Meanwhile, the cutting spree in Washington has also yielded bad news for higher education. After a year marked by the successful push to increasing the maximum Pell Grant award and reform student loans, students are now on defense.

Due to the passage of H.R. 1, nine million low-income students across America face up to an $845 cut to their individual Pell Grants. More stunningly, H.R. 1 calls for outright kicking 1.7 million students off of the Pell Grant program altogether. Even President Obama, who owes much of his victory in 2008 to college-aged voters, has proposed to reduce Pell Grant spending by $100 billion over the next ten years – all in the name of bipartisanship.

Similarly, amendments to H.R. 1 stripped funding to the student loan reform law which is designed to protect students from predatory lenders. Not only would these reforms protect students, but they would reduce government spending $87 billion over the next ten years.

When it comes down to it though, one question naturally emerges: where is the money?

Washington has a few options in supporting higher education. The stimulus package did have a positive effect on higher education. Amongst the stimulus bill’s language were “Maintenance of Effort” provisions which bound states to maintain higher education spending to at least 2006-2007 levels; should a state cut below that level, it would’ve lost much of its share of the stimulus.

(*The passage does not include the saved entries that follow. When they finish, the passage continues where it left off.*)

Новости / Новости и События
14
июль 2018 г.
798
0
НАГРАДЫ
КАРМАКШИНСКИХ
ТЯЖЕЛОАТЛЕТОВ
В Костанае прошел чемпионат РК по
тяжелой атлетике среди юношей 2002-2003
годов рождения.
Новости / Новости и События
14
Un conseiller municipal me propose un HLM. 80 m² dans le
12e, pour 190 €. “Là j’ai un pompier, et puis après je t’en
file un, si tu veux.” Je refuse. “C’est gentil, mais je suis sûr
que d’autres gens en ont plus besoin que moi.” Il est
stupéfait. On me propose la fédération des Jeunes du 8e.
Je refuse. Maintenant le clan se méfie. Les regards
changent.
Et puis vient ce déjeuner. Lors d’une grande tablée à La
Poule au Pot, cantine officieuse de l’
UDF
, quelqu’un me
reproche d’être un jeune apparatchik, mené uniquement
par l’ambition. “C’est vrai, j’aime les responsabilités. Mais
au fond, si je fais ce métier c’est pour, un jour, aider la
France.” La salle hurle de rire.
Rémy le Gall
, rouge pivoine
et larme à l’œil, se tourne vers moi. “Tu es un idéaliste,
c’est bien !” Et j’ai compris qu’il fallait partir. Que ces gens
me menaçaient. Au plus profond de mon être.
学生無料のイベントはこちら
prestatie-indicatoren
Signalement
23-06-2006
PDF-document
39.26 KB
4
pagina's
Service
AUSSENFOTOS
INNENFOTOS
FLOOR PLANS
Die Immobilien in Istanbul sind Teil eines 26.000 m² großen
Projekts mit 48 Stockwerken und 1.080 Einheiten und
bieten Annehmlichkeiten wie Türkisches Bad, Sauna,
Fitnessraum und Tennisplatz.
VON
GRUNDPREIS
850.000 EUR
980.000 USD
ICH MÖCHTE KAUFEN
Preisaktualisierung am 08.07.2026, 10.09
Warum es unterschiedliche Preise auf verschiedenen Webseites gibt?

Accordingly, states obliged with these provisions – during the 2010-2011 fiscal year the CSU budget actually increased, partially in order to comply with these provisions. While the stimulus package and Maintenance of Effort provisions will not be a factor for this upcoming budget, any efforts to insert these provisions would be a step in the right direction.

In regards to preserving financial aid, we need to ensure that aid is going to students and not the shareholders of the 2,000 for-profit colleges in the US. According to the Government Accountability Office, over $24 billion in federal financial aid goes to for-profit colleges annually, up to 90 percent of which can be used to subsidize their operations.

While we would not advocate for cutting off aid to the students that go to those colleges, we need to demand transparency and accountability from for-profit institutions. A number of cases have occurred in which financial aid officers at these institutions have encouraged students to falsify applications and used unethical tactics to maximize their allocation. “Gainful employment” requirements, which tied for-profit colleges’ eligibility for financial aid to the ability of their graduates to find a job, are key in ensuring transparency. Sadly though, the future of these requirements is in jeopardy due to the successful passage of the Kline Amendments in the House.

We cannot afford to neglect higher education – the Public Policy Institute of California estimates by 2025, California will be a million college degrees short of maintaining its economy. Currently, much of California’s current assets are due to public higher education – Silicon Valley would hardly be the place it is today without San Jose State University. Similarly, one in seven college graduates in San Diego attended San Diego State University.

Without a robust public higher education in California, our communities, our state and our nation stand to loose much in the future. Our government leaders and voters have a choice: support higher education or continue down the costly path of college inaccessibility and student loan defaults.

Education is not a Democratic or Republican issue: it is an American issue.

Christopher Chavez is the president of the California State Student Association (CSSA) and a student at California State University in Long Beach.